Entendo que ninguém pode duvidar da importância das atividades da nossa Alfândega e de suas funções e poderes. Nos últimos tempos, a sua actividade tem assumido um papel importante em um papel ativo que provavelmente ele raramente teve, o que vale a pena destacar.
Esclarecido este ponto, é necessário analisar algumas ações que, a meu ver, ultrapassam o quadro regulamentar e o objetivo que a Alfândega tem a nível nacional, que, como sabemos, é o controlo das importações e exportações.

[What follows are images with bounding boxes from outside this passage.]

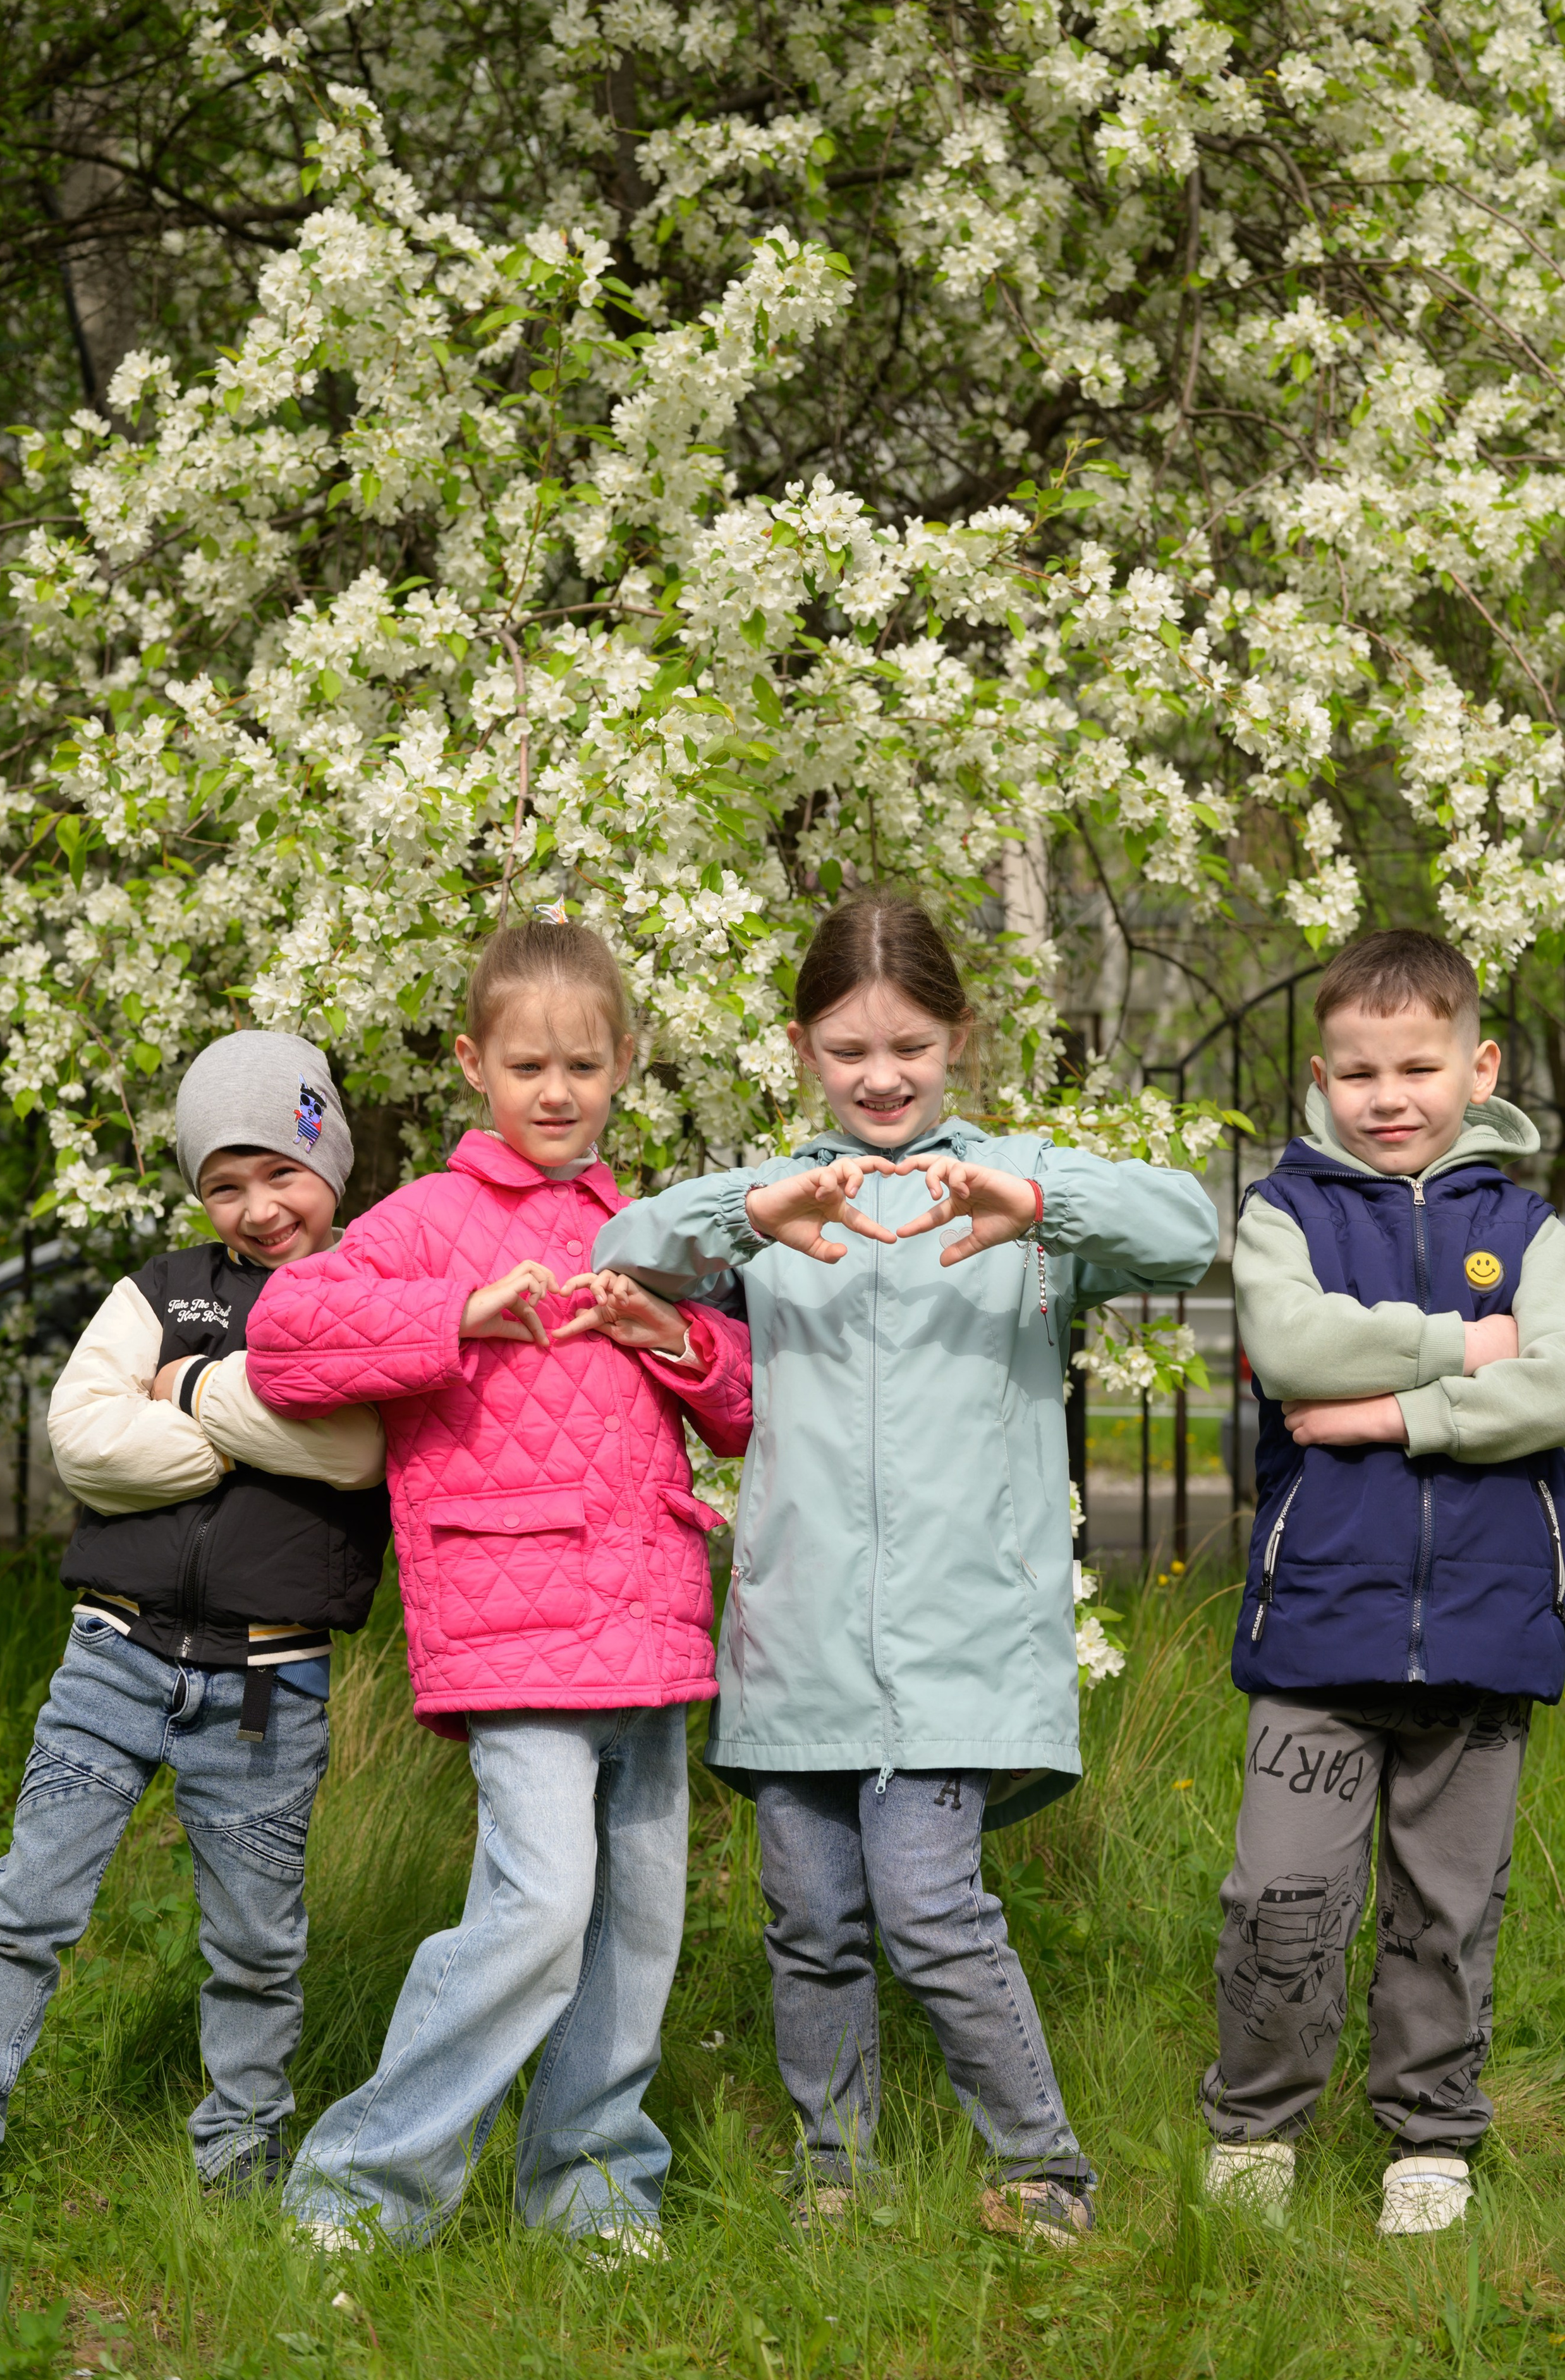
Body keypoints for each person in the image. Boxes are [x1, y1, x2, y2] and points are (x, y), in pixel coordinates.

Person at [590, 892, 1219, 2242]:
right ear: (803, 1048)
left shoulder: (1015, 1193)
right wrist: (754, 1208)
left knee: (931, 1906)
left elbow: (1186, 1229)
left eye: (911, 1046)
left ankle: (1044, 2169)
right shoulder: (775, 1209)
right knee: (810, 1920)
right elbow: (618, 1250)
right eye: (846, 1047)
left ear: (959, 1039)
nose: (880, 1075)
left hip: (960, 1639)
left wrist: (1038, 1198)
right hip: (796, 1635)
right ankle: (838, 2173)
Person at [245, 916, 752, 2257]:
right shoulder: (426, 1220)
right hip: (512, 1618)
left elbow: (751, 1409)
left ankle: (589, 2192)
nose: (555, 1090)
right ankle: (358, 2185)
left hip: (646, 1614)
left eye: (582, 1064)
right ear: (475, 1063)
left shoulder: (650, 1229)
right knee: (537, 1911)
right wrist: (454, 1313)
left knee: (636, 1928)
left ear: (624, 1062)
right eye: (527, 1063)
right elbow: (285, 1338)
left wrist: (682, 1338)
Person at [0, 1032, 391, 2195]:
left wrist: (187, 1391)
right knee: (28, 1901)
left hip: (266, 1681)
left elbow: (353, 1449)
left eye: (280, 1173)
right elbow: (84, 1440)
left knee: (254, 1939)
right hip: (113, 1651)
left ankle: (240, 2154)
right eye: (224, 1184)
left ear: (328, 1162)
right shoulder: (158, 1290)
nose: (257, 1208)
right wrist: (248, 1446)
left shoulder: (370, 1298)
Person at [1200, 928, 1565, 2239]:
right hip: (1317, 1633)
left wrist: (1382, 1417)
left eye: (1417, 1065)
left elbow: (1557, 1386)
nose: (1389, 1095)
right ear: (1318, 1076)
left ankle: (1429, 2130)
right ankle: (1254, 2121)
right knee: (1280, 1897)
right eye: (1359, 1071)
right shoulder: (1283, 1213)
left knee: (1445, 1907)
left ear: (1479, 1067)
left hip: (1482, 1633)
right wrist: (1459, 1347)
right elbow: (1289, 1341)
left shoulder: (1529, 1229)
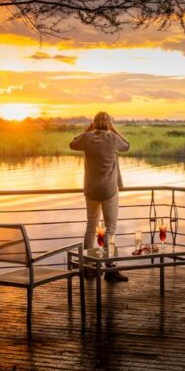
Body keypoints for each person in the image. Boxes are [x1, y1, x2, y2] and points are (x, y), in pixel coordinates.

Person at [70, 112, 130, 282]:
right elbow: (127, 145)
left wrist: (88, 130)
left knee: (91, 226)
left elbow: (72, 144)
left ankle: (89, 267)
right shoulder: (113, 138)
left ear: (94, 123)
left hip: (91, 191)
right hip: (109, 191)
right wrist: (114, 129)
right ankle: (110, 269)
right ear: (109, 123)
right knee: (110, 228)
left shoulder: (87, 138)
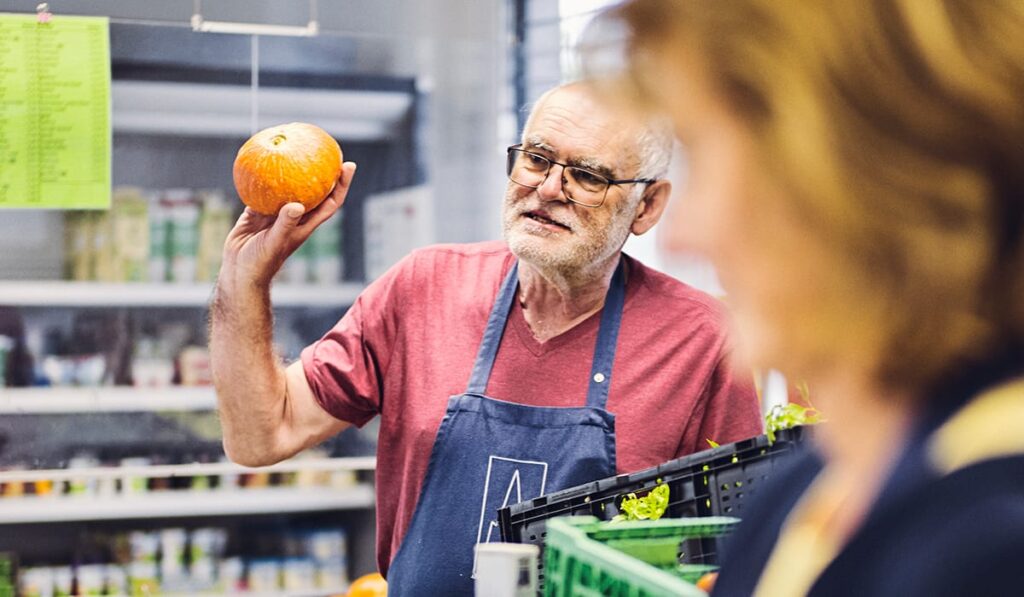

Com isso em mente, alguns meios de comunicação publicaram recentemente uma operação de agentes da Alfândega no Mercado Central. Segundo informações veiculadas na mídia, os agentes aduaneiros buscavam, por meio dessa operação, “distorções de preços”. Obviamente, no contexto de medidas que visam conter a inflação e controlar a entrada de moeda estrangeira para importações. Sem entrar em terreno político, o que não é a intenção desta nota, basta concordar que qualquer medida política de governo (seja ela qual for) que tenha por objetivo alguma regulação que recaia sobre a população, setor ou atividade, deve, sem dúvida, conformar-se ao marco regulatório mais importante e hierarquicamente superior, como a Constituição Nacional.
Voltando à notícia que relatava o procedimento aduaneiro no Mercado Central, constava que “A rastreabilidade dos alimentos importados e produzidos localmente está sendo controlada com distorções de preços”. Sem dúvida, o que a Alfândega pode fazer é verificar a justificação da mercadoria importada para fins comerciais; A ausência de tal justificativa enseja a imputação da infração prevista no art. 985 e segs. do Código Aduaneiro.
Contudo, e tendo concordado com o exposto, é oportuno remeter para as competências estabelecidas no art. 123 do mesmo Código Aduaneiro; Ou seja, aqueles que têm por finalidade realizar verificações na zona aduaneira secundária. Isto porque se trata de uma área em que os controles são mais frouxos, pois as atividades vinculadas às operações de comércio exterior são de natureza excepcional; É por esta razão que o controle é menos intenso. Por esse motivo, nesta área o controle visa determinar se as mercadorias importadas ali encontradas foram devidamente entregues no local e em que contexto regulatório foram introduzidas no território aduaneiro.
Daqui decorre que o exercício dos poderes aduaneiros na zona secundária tem um claro carácter excepcional, estando, por conseguinte, condicionado em termos de diferença de qualquer outro controlo efectuado na zona primária.
Neste sentido, a apreensão dos meios de transporte tem apenas a finalidade de verificar selos, carimbos e documentação que justifiquem a posse e a transferência; semelhante em termos de identificação e detenção de pessoas que podem ser presumidas, com um certo grau de causa provável, como tendo estado envolvidas em alguma infração aduaneira.
No que se refere à busca e apreensão de mercadorias, é essencial que haja pelo menos uma suspeita fundada da prática de uma infração aduaneira; Porque sua mera aplicação arbitrária, com o propósito de intimidar, desvirtua as funções e poderes dos costumes, pois uma simples suspeita sem fundamento claro carece de respaldo para a prisão de pessoas, a busca domiciliar e a apreensão de objetos.
Em suma, as funções e atribuições da Alfândega em circunstâncias como as noticiadas pela mídia por ocasião da operação de controle no Mercado Central de Buenos Aires, são legítimas na medida em que têm como objetivo, dentro da mencionada rastreabilidade, verificar as condições que credenciam sua introdução legítima no território aduaneiro e posterior desembaraço no mercado. Qualquer medida cautelar adotada deverá ser realizada com extrema cautela e em conformidade com seu caráter restritivo ao direito de defesa. Não é função nem tem o poder do Serviço Aduaneiro adotar um regulamento e aplicá-lo para uma finalidade diferente, como o controle de preços. Ou seja, a atribuição legal de funções e poderes não pode ser utilizada para fins diversos daqueles para os quais foram outorgados, pois isso implicaria vício manifesto por desvio de prerrogativas.
Talvez seja hora de considerar uma reforma profunda, que envolveria dar à Alfândega um caráter próprio e claro, separado da agência de arrecadação de impostos. A alfândega não pode ser administrada com base na arrecadação de receitas, porque esse não é seu objetivo. Nem o controle cambial, que é claramente responsabilidade do Banco Central.
O autor é advogado. Membro do Instituto de Direito Aduaneiro e Comércio Internacional da Associação Argentina de Justiça Constitucional.